[Provided data — start]

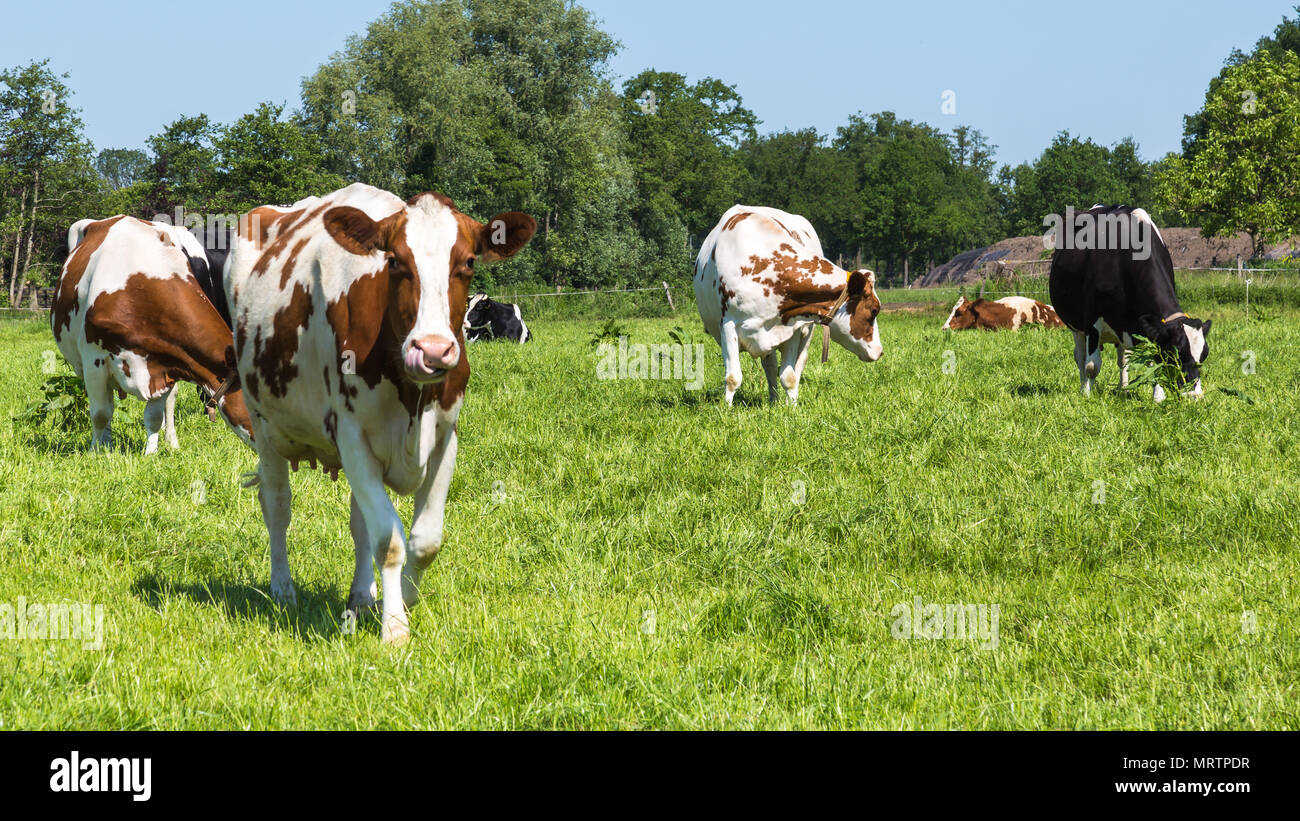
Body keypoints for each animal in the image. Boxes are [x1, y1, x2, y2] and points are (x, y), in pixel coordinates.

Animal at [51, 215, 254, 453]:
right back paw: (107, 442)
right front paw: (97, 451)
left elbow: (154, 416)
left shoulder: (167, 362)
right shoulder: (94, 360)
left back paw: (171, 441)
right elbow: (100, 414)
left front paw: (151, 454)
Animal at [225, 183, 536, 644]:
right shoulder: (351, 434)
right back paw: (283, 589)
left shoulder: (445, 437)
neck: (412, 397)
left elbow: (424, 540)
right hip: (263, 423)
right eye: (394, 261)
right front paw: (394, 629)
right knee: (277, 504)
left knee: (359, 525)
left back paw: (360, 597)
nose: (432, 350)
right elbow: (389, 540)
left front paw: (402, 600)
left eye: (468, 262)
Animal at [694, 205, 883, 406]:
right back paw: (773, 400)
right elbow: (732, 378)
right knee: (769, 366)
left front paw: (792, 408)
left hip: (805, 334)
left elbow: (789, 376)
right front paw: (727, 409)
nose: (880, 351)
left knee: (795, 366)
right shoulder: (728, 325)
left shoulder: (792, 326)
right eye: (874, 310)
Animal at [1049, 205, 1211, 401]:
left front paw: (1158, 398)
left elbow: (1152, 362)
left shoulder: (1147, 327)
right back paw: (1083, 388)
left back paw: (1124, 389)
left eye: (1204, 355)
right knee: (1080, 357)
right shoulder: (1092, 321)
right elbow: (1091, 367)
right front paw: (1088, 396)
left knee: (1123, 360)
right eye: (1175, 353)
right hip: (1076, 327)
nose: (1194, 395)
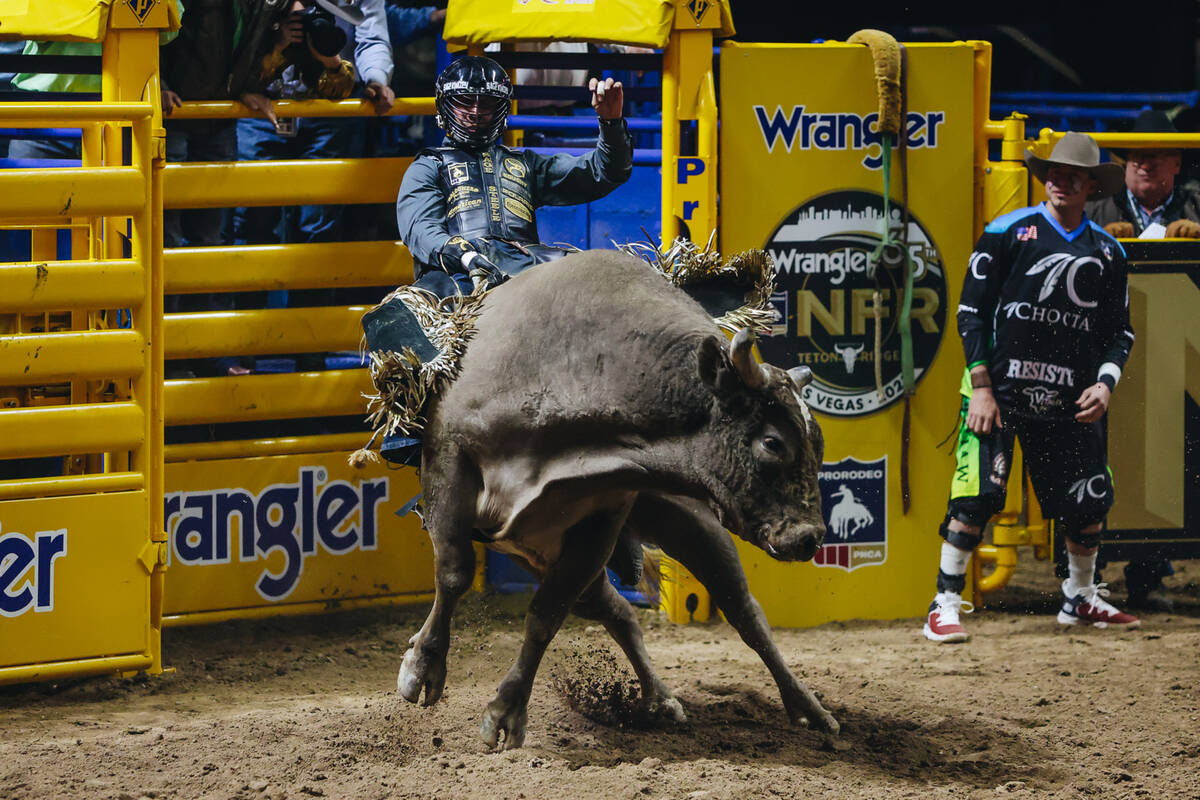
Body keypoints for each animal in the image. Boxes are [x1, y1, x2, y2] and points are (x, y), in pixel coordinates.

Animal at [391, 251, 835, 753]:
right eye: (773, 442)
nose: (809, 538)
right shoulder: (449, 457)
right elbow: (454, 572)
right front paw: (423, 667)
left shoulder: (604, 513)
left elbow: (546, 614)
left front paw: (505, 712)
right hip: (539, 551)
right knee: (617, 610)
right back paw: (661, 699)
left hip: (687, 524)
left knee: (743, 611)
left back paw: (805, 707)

[Provided data — finish]
[Provided data — start]

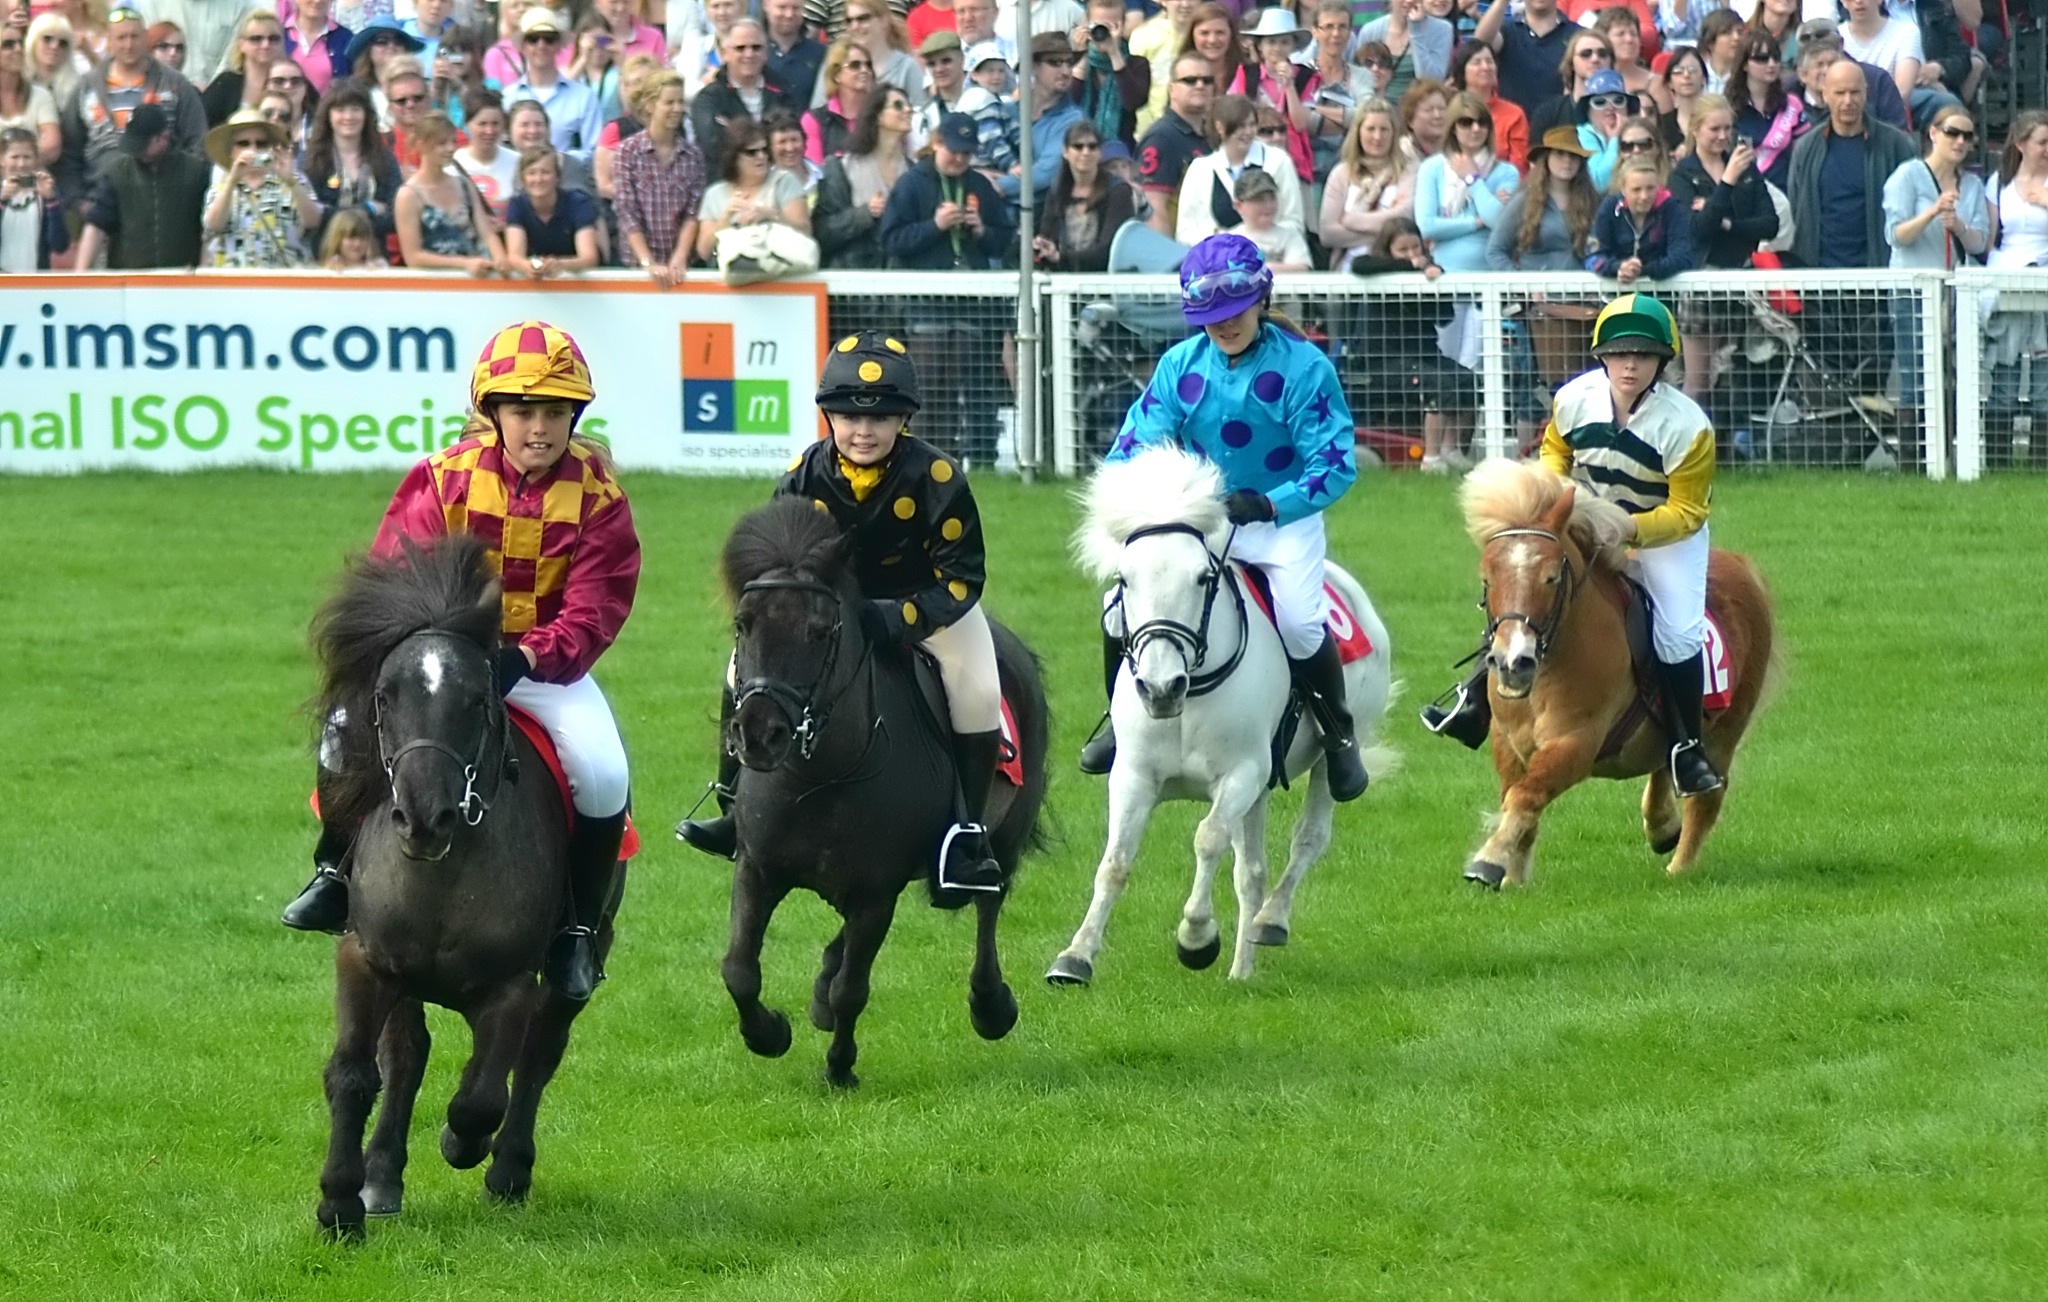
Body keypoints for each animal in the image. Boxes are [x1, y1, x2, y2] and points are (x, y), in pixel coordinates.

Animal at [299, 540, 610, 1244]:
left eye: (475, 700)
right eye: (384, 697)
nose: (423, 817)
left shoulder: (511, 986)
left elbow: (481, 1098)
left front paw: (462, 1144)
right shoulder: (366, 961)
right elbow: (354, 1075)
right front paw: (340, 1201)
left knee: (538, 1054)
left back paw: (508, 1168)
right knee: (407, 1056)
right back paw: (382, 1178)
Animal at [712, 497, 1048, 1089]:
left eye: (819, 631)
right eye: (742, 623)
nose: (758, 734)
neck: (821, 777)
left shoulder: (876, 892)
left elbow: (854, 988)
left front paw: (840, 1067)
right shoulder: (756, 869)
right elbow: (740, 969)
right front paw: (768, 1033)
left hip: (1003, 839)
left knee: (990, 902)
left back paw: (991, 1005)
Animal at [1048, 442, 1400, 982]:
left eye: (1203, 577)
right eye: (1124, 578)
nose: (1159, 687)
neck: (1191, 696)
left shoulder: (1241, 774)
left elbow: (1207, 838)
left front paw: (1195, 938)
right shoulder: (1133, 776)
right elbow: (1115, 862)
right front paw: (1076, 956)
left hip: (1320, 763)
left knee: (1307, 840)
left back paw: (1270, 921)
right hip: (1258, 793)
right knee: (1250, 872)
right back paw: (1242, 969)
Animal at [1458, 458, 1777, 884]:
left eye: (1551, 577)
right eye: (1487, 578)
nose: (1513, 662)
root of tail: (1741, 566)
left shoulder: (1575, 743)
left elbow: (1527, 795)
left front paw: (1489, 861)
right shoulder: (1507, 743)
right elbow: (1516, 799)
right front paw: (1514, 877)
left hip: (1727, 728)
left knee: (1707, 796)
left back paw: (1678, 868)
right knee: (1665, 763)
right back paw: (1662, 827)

[Provided data — finish]

* **Your goal**
The range runs from the line above containing "right knee: (1250, 872)" to the line containing "right back paw: (1662, 827)", inclusive. Restate those lines word for word and no others.

* **Expected answer**
right knee: (1250, 872)
right back paw: (1242, 969)
Animal at [1458, 458, 1777, 884]:
left eye: (1551, 577)
right eye: (1487, 578)
nose: (1513, 662)
root of tail: (1741, 566)
left shoulder: (1575, 743)
left elbow: (1527, 795)
left front paw: (1489, 861)
right shoulder: (1507, 743)
right elbow: (1516, 799)
right front paw: (1514, 877)
left hip: (1727, 728)
left knee: (1707, 796)
left back paw: (1678, 868)
right knee: (1665, 763)
right back paw: (1662, 827)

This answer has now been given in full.